EXERCISE DETAILS:
Scan the entries below and report only how many lines contain "DOCENTE".

DATA TO USE:

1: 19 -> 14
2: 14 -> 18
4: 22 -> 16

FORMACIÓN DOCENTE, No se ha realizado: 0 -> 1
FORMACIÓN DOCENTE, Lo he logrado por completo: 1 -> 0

==

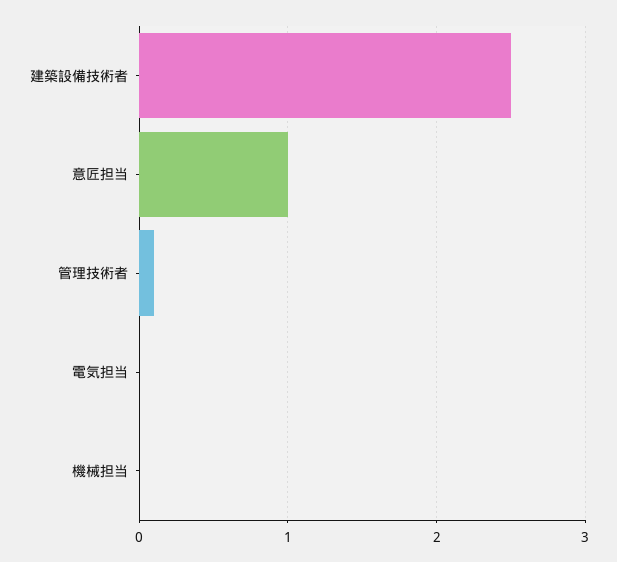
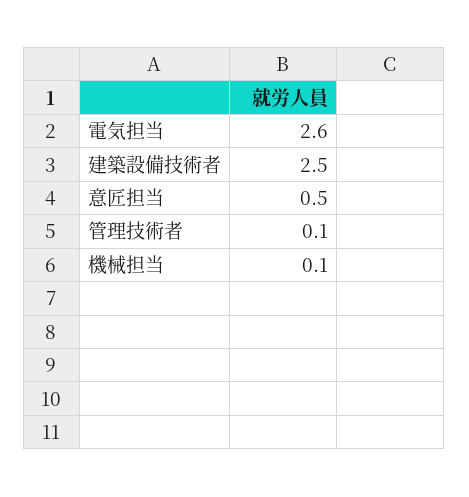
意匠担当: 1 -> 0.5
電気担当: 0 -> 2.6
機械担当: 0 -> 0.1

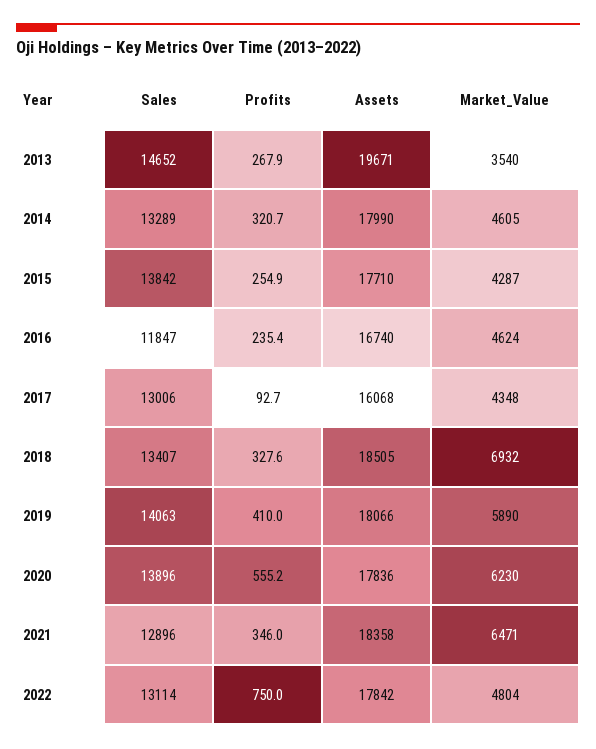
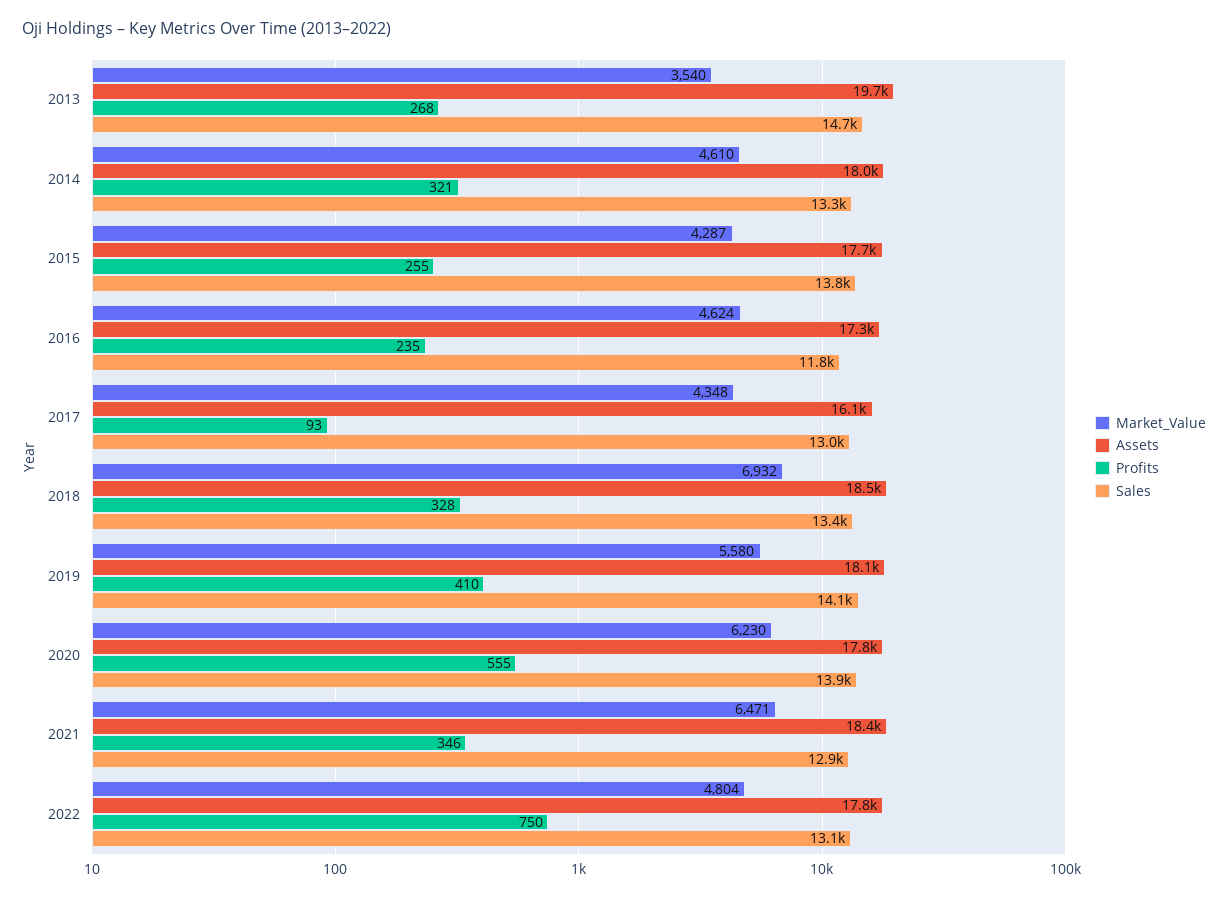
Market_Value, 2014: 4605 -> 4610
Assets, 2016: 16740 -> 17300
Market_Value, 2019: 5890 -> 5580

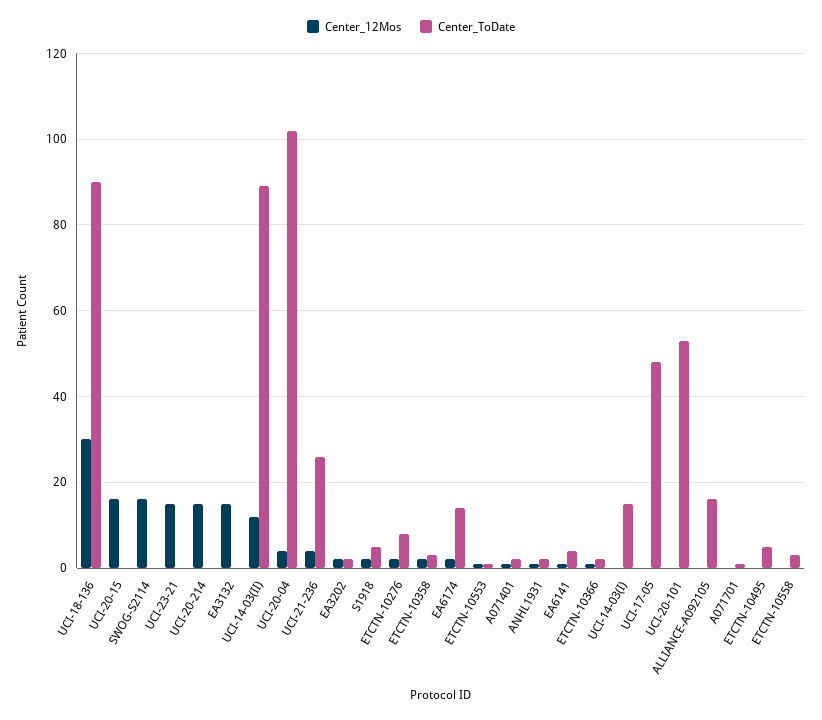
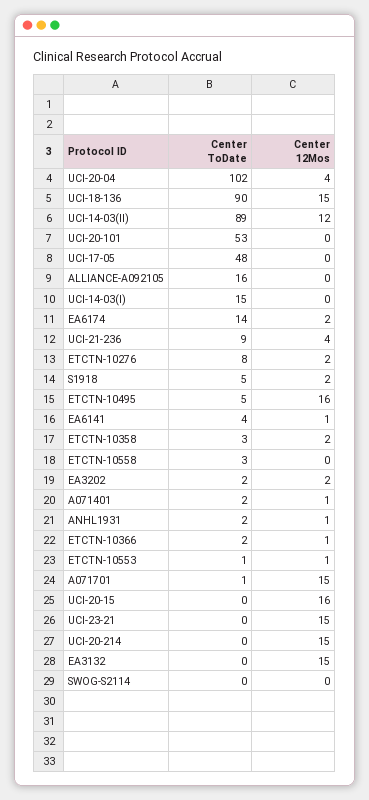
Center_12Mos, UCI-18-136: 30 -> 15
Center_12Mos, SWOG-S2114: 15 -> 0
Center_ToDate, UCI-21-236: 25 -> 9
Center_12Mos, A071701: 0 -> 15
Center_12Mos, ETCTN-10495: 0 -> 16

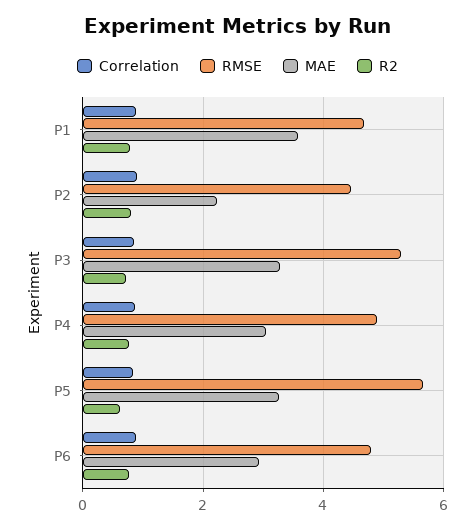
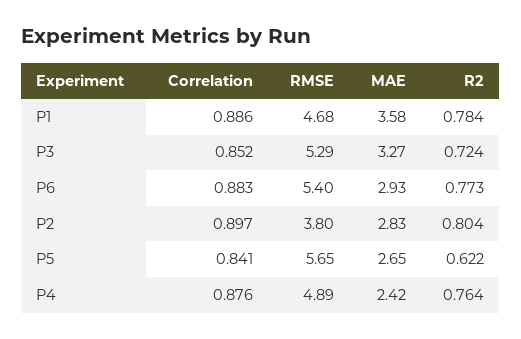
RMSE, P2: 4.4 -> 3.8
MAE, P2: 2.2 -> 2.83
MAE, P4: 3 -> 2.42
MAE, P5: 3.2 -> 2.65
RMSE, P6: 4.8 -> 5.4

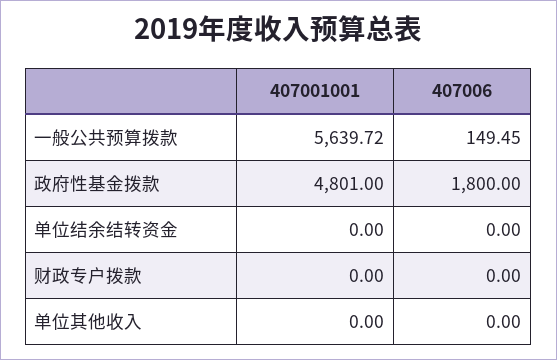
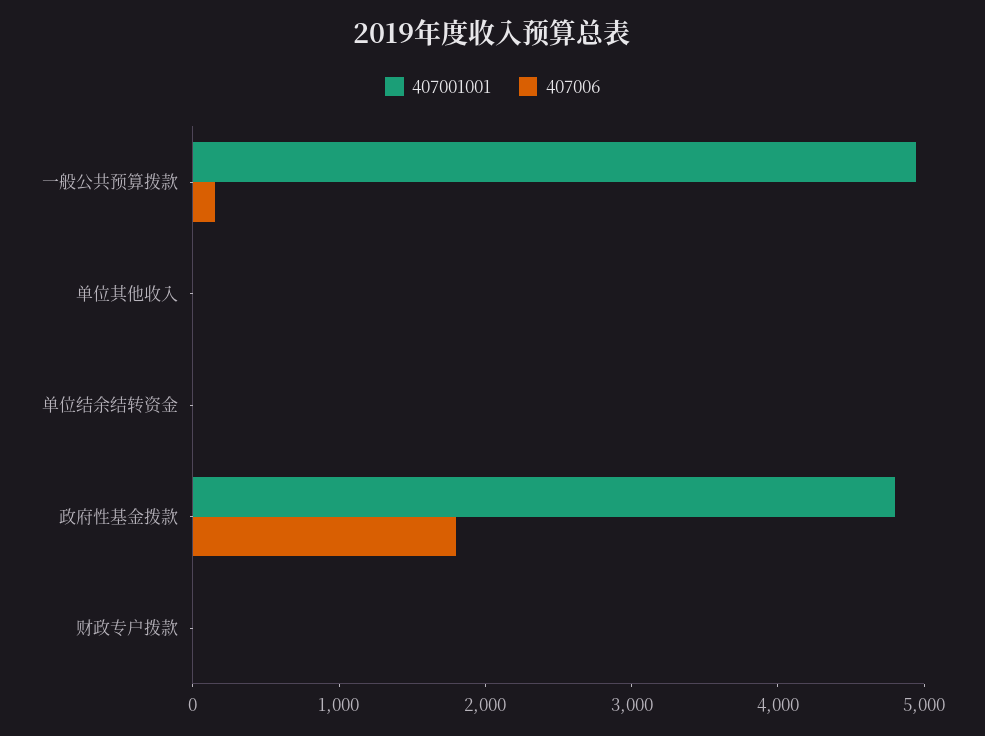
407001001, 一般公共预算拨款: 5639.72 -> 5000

---

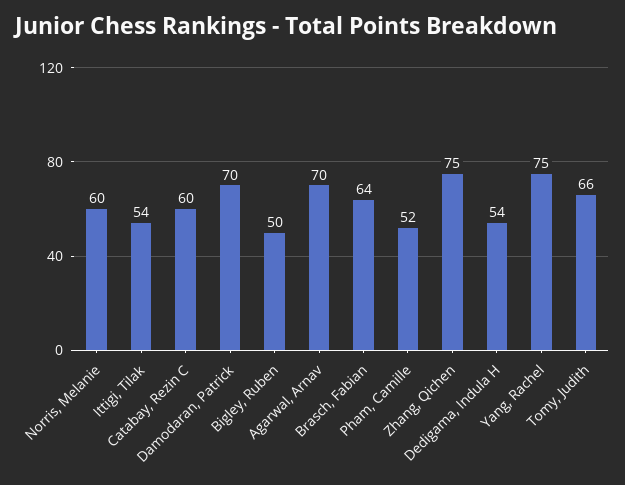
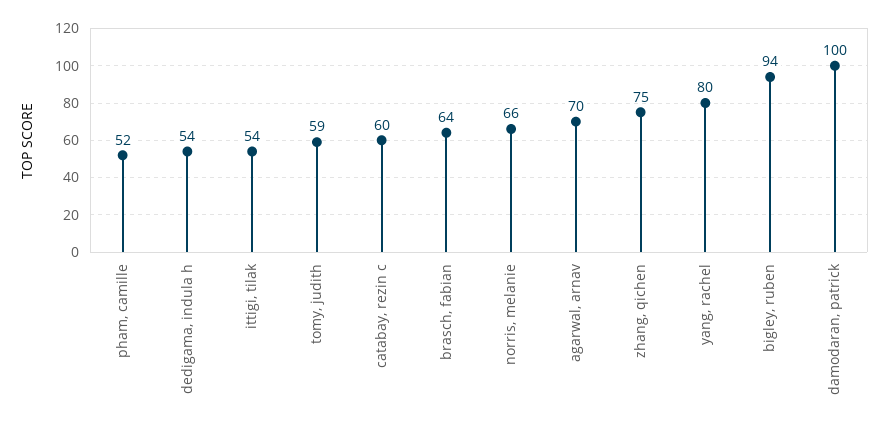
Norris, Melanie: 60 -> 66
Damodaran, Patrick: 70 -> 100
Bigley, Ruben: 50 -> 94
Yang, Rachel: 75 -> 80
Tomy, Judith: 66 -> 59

SOLUTION:
2